Problem a: Convert the saved entries, starting at the line that contains "Select which thermos" and ending at the line that contains "Question: Considering the", into a JSON list of strings with one string per line and blank lines omitted.
------ Passage ------
W3C home > Mailing lists > Public > public-tracking@w3.org > October 2011

Re: ISSUE-5: What is the definition of tracking?

From: Jonathan Mayer <jmayer@stanford.edu>
Date: Fri, 28 Oct 2011 02:11:07 -0700
Cc: Sean Harvey <sharvey@google.com>, "public-tracking@w3.org Group WG" <public-tracking@w3.org>
Message-Id: <973335CA-1768-4AB3-BEA4-115CDC0AC2AC@stanford.edu>
To: David Wainberg <dwainberg@appnexus.com>
Here's an illustrative hypothetical.  Suppose, for each page it's embedded on, a third party logs a bunch of browser features (e.g. user agent, plugins, screen dimensions, etc.) plus the page URL.  And suppose the third party makes no attempt to pseudonymously identify users.  The third party suffers a data breach, and malcontents apply trivial fingerprinting algorithms to the data to reconstruct pseudonymous user browsing histories.

Note that the third party did not hold pseudonymously identified browsing histories - it held pseudonymously identifiable browsing histories.  But that still gives rise to real privacy risks.
------ The input ------
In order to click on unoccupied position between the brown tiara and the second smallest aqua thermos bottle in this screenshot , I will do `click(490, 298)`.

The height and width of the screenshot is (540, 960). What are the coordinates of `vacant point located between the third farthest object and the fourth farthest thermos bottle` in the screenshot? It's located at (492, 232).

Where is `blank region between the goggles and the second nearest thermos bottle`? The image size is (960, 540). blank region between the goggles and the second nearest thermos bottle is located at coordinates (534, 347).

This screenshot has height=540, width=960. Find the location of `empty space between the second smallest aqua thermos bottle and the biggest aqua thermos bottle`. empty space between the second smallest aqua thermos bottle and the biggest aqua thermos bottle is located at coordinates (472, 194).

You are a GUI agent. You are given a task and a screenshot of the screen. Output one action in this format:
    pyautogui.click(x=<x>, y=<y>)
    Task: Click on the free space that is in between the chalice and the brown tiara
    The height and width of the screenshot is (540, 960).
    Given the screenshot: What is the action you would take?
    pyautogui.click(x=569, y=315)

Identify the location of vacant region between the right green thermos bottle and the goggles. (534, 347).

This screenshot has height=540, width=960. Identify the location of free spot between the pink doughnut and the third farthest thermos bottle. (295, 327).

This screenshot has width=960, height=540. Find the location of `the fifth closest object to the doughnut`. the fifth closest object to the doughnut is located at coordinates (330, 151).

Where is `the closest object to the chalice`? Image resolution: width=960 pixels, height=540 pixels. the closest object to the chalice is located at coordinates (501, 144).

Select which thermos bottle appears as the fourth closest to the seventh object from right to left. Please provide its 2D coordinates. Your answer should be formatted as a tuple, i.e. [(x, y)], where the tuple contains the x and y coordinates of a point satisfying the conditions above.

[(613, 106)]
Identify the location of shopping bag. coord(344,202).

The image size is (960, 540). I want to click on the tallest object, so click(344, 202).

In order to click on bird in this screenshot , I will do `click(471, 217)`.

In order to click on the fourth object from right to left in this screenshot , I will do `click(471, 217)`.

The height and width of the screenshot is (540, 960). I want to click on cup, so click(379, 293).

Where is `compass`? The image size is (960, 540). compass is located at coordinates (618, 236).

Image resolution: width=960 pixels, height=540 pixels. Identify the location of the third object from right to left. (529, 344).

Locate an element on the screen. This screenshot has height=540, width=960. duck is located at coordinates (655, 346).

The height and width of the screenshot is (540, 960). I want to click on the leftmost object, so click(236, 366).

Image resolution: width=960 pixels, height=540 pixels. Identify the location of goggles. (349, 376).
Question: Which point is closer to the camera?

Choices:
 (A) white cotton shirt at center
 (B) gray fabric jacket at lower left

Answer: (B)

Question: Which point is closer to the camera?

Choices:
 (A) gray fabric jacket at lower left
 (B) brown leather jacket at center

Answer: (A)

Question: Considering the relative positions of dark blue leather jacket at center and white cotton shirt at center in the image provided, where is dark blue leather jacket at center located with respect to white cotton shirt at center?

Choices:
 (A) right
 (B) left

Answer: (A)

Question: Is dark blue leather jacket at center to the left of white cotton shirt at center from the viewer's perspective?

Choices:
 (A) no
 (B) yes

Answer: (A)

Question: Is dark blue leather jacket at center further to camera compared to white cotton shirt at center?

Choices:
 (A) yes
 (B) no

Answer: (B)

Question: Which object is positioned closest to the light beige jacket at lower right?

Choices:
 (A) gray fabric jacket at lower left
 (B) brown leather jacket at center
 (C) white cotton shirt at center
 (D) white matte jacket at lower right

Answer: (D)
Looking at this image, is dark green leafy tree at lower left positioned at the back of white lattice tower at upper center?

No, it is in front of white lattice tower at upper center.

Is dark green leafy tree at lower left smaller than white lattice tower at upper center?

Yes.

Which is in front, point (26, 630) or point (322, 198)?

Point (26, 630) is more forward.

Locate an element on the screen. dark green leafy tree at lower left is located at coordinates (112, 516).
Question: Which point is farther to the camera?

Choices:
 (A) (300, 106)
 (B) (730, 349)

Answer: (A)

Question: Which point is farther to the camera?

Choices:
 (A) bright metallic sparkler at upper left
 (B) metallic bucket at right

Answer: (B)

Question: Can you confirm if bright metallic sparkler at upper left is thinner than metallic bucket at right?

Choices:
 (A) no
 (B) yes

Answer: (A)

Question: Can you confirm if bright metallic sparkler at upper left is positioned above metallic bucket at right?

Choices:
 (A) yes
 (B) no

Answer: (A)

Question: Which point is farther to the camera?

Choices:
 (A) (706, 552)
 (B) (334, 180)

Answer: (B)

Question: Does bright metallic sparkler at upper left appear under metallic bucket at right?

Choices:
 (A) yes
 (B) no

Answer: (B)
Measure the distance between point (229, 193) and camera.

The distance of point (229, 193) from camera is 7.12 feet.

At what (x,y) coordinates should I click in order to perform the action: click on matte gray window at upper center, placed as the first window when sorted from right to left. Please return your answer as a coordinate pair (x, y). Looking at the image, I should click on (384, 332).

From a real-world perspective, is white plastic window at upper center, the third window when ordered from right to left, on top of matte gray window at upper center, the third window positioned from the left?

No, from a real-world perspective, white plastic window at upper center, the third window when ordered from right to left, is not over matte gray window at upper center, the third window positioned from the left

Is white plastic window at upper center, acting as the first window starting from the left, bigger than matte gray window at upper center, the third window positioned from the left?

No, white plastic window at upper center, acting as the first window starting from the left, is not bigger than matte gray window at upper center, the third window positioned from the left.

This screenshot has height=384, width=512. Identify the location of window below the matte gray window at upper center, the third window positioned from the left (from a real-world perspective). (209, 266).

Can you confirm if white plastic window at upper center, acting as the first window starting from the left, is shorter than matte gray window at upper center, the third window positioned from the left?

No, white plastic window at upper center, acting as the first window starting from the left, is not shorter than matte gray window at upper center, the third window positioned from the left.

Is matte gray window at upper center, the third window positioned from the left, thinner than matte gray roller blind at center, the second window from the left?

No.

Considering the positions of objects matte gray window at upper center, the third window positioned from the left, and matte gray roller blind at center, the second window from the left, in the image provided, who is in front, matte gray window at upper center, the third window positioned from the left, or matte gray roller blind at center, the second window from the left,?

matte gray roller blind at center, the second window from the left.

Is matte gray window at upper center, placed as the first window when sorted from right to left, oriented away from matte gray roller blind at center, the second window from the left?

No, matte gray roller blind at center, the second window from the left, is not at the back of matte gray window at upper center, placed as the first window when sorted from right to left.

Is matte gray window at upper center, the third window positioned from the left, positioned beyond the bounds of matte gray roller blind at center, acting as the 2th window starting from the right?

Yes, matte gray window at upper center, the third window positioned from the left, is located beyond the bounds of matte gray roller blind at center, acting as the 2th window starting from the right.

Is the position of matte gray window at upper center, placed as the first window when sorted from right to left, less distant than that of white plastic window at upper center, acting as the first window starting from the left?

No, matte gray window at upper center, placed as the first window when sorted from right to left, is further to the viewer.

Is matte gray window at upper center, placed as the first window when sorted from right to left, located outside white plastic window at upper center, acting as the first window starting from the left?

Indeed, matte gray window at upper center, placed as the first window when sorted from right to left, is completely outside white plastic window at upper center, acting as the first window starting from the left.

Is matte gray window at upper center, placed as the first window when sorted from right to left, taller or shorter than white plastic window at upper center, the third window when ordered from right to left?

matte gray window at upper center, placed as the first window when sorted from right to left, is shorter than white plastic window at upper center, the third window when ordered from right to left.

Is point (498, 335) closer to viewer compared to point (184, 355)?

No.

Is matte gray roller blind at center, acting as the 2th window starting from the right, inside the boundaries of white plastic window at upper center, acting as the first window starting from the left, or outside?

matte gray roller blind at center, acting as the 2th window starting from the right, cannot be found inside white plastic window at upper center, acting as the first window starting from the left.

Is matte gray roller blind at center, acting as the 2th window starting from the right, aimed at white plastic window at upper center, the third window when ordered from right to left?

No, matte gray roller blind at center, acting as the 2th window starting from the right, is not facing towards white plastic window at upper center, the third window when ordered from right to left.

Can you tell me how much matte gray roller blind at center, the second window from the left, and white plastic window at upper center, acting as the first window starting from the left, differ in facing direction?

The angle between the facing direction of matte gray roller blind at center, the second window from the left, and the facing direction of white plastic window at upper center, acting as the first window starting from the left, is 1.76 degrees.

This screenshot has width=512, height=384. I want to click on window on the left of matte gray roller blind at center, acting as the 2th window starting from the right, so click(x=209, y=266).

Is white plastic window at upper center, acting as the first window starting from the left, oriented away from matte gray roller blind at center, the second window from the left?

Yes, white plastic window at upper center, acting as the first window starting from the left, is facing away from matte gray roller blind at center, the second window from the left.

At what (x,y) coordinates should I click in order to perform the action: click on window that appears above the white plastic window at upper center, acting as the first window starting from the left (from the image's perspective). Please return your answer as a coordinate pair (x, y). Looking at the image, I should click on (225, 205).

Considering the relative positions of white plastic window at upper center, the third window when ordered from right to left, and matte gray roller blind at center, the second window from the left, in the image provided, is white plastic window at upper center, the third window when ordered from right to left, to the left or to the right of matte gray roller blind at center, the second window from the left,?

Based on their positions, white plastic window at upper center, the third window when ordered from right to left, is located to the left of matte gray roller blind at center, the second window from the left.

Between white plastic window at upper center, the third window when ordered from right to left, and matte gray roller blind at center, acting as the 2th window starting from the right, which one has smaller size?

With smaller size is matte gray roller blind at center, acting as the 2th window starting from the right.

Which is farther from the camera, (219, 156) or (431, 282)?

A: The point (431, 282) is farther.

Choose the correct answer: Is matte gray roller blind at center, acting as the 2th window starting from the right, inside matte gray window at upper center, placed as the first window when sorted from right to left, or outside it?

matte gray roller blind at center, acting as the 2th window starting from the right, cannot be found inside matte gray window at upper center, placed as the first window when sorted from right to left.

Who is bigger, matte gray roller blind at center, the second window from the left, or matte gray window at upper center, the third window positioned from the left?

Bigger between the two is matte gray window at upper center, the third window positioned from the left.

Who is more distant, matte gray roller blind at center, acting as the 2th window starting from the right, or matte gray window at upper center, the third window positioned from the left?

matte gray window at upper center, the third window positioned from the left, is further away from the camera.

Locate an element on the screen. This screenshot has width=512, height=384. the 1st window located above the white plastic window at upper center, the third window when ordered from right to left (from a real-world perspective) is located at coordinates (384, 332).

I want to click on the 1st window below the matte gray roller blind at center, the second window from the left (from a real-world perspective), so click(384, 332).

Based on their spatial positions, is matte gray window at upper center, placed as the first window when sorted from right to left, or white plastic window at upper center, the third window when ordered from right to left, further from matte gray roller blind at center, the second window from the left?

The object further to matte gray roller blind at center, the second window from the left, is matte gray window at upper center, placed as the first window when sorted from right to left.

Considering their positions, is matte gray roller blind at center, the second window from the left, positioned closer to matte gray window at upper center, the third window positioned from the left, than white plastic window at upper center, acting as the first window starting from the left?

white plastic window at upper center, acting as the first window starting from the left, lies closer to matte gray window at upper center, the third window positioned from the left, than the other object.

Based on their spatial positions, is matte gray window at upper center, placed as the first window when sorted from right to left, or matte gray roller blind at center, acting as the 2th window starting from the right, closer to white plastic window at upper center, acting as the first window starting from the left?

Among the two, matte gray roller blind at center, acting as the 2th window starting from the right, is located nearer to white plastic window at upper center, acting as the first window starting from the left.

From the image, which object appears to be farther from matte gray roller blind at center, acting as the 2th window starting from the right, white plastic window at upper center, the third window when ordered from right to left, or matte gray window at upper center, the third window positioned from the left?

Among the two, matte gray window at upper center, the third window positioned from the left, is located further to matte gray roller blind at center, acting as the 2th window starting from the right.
------
Problem b: Reproduce the message on the definition of tracking, starting at "W3C home > Mailing" and ending at "user browsing histories.", with "malcontents" renamed to "attackers".

Expected answer a:
[
  "Select which thermos bottle appears as the fourth closest to the seventh object from right to left. Please provide its 2D coordinates. Your answer should be formatted as a tuple, i.e. [(x, y)], where the tuple contains the x and y coordinates of a point satisfying the conditions above.",
  "[(613, 106)]",
  "Identify the location of shopping bag. coord(344,202).",
  "The image size is (960, 540). I want to click on the tallest object, so click(344, 202).",
  "In order to click on bird in this screenshot , I will do `click(471, 217)`.",
  "In order to click on the fourth object from right to left in this screenshot , I will do `click(471, 217)`.",
  "The height and width of the screenshot is (540, 960). I want to click on cup, so click(379, 293).",
  "Where is `compass`? The image size is (960, 540). compass is located at coordinates (618, 236).",
  "Image resolution: width=960 pixels, height=540 pixels. Identify the location of the third object from right to left. (529, 344).",
  "Locate an element on the screen. This screenshot has height=540, width=960. duck is located at coordinates (655, 346).",
  "The height and width of the screenshot is (540, 960). I want to click on the leftmost object, so click(236, 366).",
  "Image resolution: width=960 pixels, height=540 pixels. Identify the location of goggles. (349, 376).",
  "Question: Which point is closer to the camera?",
  "Choices:",
  " (A) white cotton shirt at center",
  " (B) gray fabric jacket at lower left",
  "Answer: (B)",
  "Question: Which point is closer to the camera?",
  "Choices:",
  " (A) gray fabric jacket at lower left",
  " (B) brown leather jacket at center",
  "Answer: (A)",
  "Question: Considering the relative positions of dark blue leather jacket at center and white cotton shirt at center in the image provided, where is dark blue leather jacket at center located with respect to white cotton shirt at center?"
]

Expected answer b:
W3C home > Mailing lists > Public > public-tracking@w3.org > October 2011

Re: ISSUE-5: What is the definition of tracking?

From: Jonathan Mayer <jmayer@stanford.edu>
Date: Fri, 28 Oct 2011 02:11:07 -0700
Cc: Sean Harvey <sharvey@google.com>, "public-tracking@w3.org Group WG" <public-tracking@w3.org>
Message-Id: <973335CA-1768-4AB3-BEA4-115CDC0AC2AC@stanford.edu>
To: David Wainberg <dwainberg@appnexus.com>
Here's an illustrative hypothetical.  Suppose, for each page it's embedded on, a third party logs a bunch of browser features (e.g. user agent, plugins, screen dimensions, etc.) plus the page URL.  And suppose the third party makes no attempt to pseudonymously identify users.  The third party suffers a data breach, and attackers apply trivial fingerprinting algorithms to the data to reconstruct pseudonymous user browsing histories.